There seemed to be no transition between that and Lydia propping him up, holding him under the arms—it was the stab in his ribs that brought him back from momentary unconsciousness He clutched her convulsively against him, pressing his face to hers. “Lydia…”
“God, Jamie…”
It seemed absurd to ask her how she’d tracked him. Ysidro, he thought, turning, even as she broke from him and ran to the vampire lying like a smashed kite on the bloody pavement.
“Simon…”
The skeleton hand moved, gripping hers. “Go after them.
“You…”
“I shall be well.”
She was already tearing his black evening coat aside, revealing the white shirt nearly as black with blood. “Don’t be ridiculous, you can’t—”
“It went through… I’ll be ill for a time… the silver… burns…” He raised his head, long hair falling back bloodied from his face. Surely, Asher thought, horrified, he had not looked like that when they had parted a year ago. “Go.” His hand pressed to his side and blood welled between the spidery fingers. “Both must die. The man and the Undead with whom he made his bargain. It is your part of the pact, mistress,” he added, still more softly. “For this I came with you.”
Asher propped himself on the nearest archway and checked the revolver’s chamber. Four bullets left, all silver. He started to say, Stay with him, but there was a crashing within the passageway to the house, renewed smoke and voices cursing. Madness fleered in the air. Instead he said, “Stay behind me.” But it was Lydia who helped him mount the stairs.

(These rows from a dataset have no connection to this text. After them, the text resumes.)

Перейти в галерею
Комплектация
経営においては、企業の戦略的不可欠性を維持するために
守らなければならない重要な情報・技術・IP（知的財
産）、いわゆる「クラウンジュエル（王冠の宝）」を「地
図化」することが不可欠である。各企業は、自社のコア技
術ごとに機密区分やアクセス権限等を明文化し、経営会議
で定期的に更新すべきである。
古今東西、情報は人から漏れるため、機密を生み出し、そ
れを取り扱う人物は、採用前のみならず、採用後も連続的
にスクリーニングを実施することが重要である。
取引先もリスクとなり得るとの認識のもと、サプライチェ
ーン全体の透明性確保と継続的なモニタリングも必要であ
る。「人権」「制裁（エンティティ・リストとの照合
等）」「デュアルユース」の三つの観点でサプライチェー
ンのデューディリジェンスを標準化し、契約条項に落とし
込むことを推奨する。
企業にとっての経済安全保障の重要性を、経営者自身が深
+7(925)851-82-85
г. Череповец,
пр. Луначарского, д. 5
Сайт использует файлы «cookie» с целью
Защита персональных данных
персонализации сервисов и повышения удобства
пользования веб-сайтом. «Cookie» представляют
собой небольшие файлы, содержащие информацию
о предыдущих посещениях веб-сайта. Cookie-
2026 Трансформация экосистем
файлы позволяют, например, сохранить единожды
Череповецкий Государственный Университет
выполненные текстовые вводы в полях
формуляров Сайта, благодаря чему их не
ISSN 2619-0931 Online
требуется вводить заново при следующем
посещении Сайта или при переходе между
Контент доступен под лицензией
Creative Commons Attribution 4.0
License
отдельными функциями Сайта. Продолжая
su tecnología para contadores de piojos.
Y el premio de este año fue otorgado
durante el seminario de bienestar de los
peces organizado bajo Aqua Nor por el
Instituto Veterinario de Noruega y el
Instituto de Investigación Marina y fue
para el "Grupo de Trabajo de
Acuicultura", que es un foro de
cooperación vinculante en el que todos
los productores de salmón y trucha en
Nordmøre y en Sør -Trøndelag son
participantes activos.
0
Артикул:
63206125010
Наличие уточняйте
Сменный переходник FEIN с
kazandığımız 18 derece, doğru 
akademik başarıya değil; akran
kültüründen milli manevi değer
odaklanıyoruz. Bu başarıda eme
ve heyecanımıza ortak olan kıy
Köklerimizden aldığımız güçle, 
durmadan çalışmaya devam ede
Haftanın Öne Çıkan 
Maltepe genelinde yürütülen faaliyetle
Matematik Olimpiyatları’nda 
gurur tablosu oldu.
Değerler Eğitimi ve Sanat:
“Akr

The gallery stank like an abattoir of corruption and blood. The door stood open, and Asher stepped through quickly, gun held ready and his other hand clamped hard on Lydia’s shoulder for support.
The long room was still. The few lamps flung huge shadows, glistened stickily on black lakes of gore.

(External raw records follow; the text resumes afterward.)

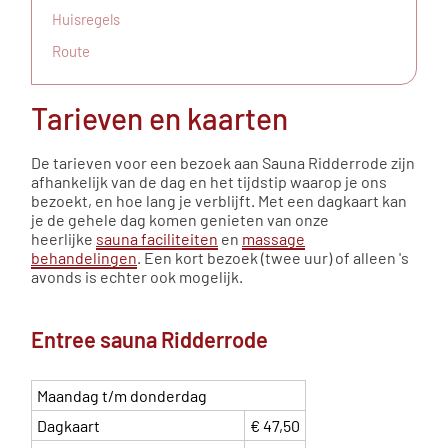
Huisregels
Route
Tarieven en kaarten
De tarieven voor een bezoek aan Sauna Ridderrode zijn
afhankelijk van de dag en het tijdstip waarop je ons
bezoekt, en hoe lang je verblijft. Met een dagkaart kan
je de gehele dag komen genieten van onze
heerlijke
sauna faciliteiten
en
massage
behandelingen
. Een kort bezoek (twee uur) of alleen 's
avonds is echter ook mogelijk.
Entree sauna Ridderrode
Maandag t/m donderdag
Dagkaart
€ 47,50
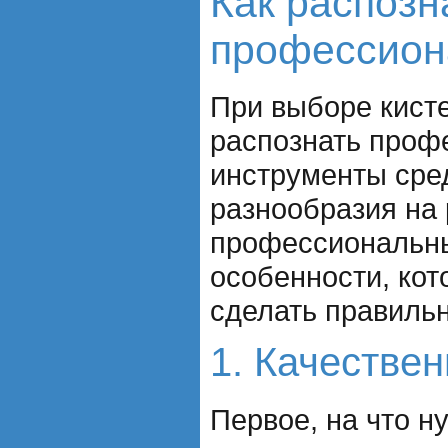
Как распозн
профессион
При выборе кисте
распознать проф
инструменты сре
разнообразия на 
профессиональны
особенности, кот
сделать правиль
1. Качестве
Первое, на что н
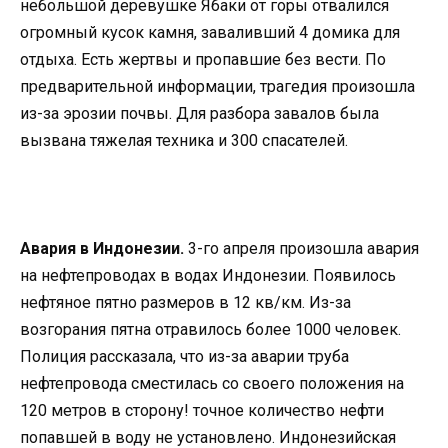
небольшой деревушке Ябаки от горы отвалился
огромный кусок камня, заваливший 4 домика для
отдыха. Есть жертвы и пропавшие без вести. По
предварительной информации, трагедия произошла
из-за эрозии почвы. Для разбора завалов была
вызвана тяжелая техника и 300 спасателей.
Авария в Индонезии.
3-го апреля произошла авария
на нефтепроводах в водах Индонезии. Появилось
нефтяное пятно размеров в 12 кв/км. Из-за
возгорания пятна отравилось более 1000 человек.
Полиция рассказала, что из-за аварии труба
нефтепровода сместилась со своего положения на
120 метров в сторону! точное количество нефти
попавшей в воду не установлено. Индонезийская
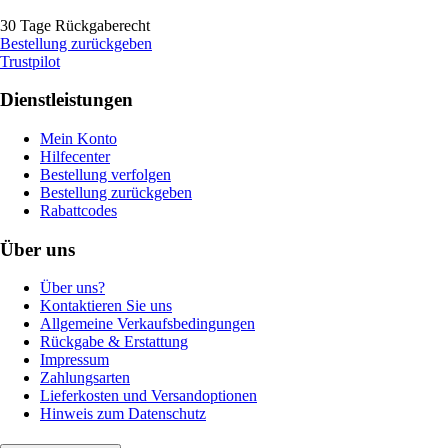
30 Tage Rückgaberecht
Bestellung zurückgeben
Trustpilot
Dienstleistungen
Mein Konto
Hilfecenter
Bestellung verfolgen
Bestellung zurückgeben
Rabattcodes
Über uns
Über uns?
Kontaktieren Sie uns
Allgemeine Verkaufsbedingungen
Rückgabe & Erstattung
Impressum
Zahlungsarten
Lieferkosten und Versandoptionen
Hinweis zum Datenschutz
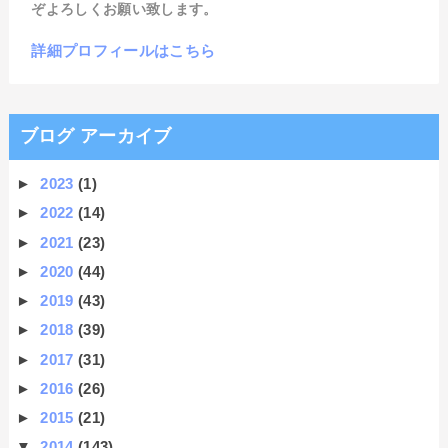
ぞよろしくお願い致します。
詳細プロフィールはこちら
ブログ アーカイブ
►
2023
(1)
►
2022
(14)
►
2021
(23)
►
2020
(44)
►
2019
(43)
►
2018
(39)
►
2017
(31)
►
2016
(26)
►
2015
(21)
▼
2014
(143)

It soaked the pile carpets, ran down the tiled steps to blend with the melting ice; splashed the walls, the columns, the divan. Asher took another step into the room, sickened, heart hammering, and in the heavy blackness made out shapes, the broken ruin of battle.

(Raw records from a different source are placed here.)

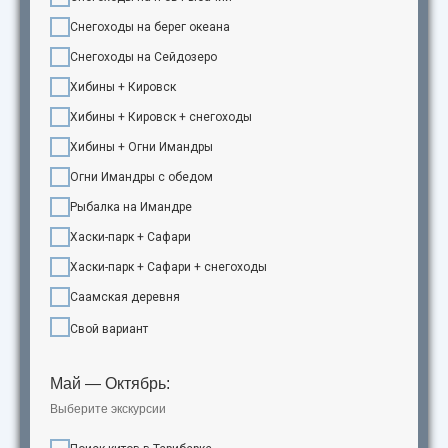
Снегоходы на берег океана
Снегоходы на Сейдозеро
Хибины + Кировск
Хибины + Кировск + снегоходы
Хибины + Огни Имандры
Огни Имандры с обедом
Рыбалка на Имандре
Хаски-парк + Сафари
Хаски-парк + Сафари + снегоходы
Саамская деревня
Свой вариант
Май — Октябрь:
Выберите экскурсии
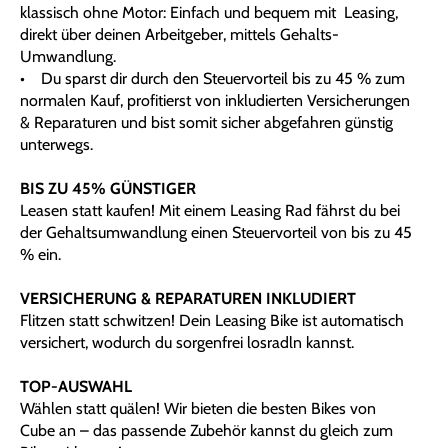
klassisch ohne Motor: Einfach und bequem mit Leasing,
direkt über deinen Arbeitgeber, mittels Gehalts-
Umwandlung.
• Du sparst dir durch den Steuervorteil bis zu 45 % zum
normalen Kauf, profitierst von inkludierten Versicherungen
& Reparaturen und bist somit sicher abgefahren günstig
unterwegs.
BIS ZU 45% GÜNSTIGER
Leasen statt kaufen! Mit einem Leasing Rad fährst du bei
der Gehaltsumwandlung einen Steuervorteil von bis zu 45
% ein.
VERSICHERUNG & REPARATUREN INKLUDIERT
Flitzen statt schwitzen! Dein Leasing Bike ist automatisch
versichert, wodurch du sorgenfrei losradln kannst.
TOP-AUSWAHL
Wählen statt quälen! Wir bieten die besten Bikes von
Cube an – das passende Zubehör kannst du gleich zum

That thing like a killed dragon, glittering with blood and jewels, was Olumsiz Bey. It was too dark to see well, but he looked as if most of his throat had been torn out and his intestines strewn among the ripped silk of the robes. It might have been a trick of the candle flame, but Asher thought he saw the movement of those orange eyes. Unsheathed and covered with blood, the silver knife lay in his open hand. Beside him was a broken form in a black coat, wounds curling, blistering, blackening with the burning of the silver, short fair hair soaked dark with grue. Asher said softly, “Charles…”
And Ernchester moved. Spastic, desperate, unable to rise or speak, still he flung out his hand in warning. Asher turned, throwing himself against the wall, and fired at the shadow that fell upon him from the denser shadows near the door. The bullet went wild; he fired again, and blackness covered his mind, blinding him, followed by pain in his side, in his shoulder, his neck. He rolled, struck one of the pillars at the end of the hall and someone dragged him back against it—Lydia—and his head cleared in time to see Golge Kurt walking away toward the broken and bloodied forms of Ernchester and Olumsiz Bey.
He moved unhurried, without the drifting, ghostly swiftness of Ysidro. Asher guessed he had not been vampire long.
Lydia ripped free one of her gloves, fumbled with the tangle of silver and pearls around her throat. “Put this on.” She pressed a couple of chains into his hands. He realized Golge Kurt was between them and the distant door.
Asher obeyed, knowing it would do no good.
Olumsiz Bey was moving. Golge Kurt pressed the barrel of Karolyi’s pistol to the older vampire’s head and fired. The report was like a cannon in the long room. In the pit of ice the boy Kahlil cried out, a terrible sound; the Turk turned and fired at him from where he stood. The body jounced and lay still.
Lamplight glittered on Golge Kurt’s smile.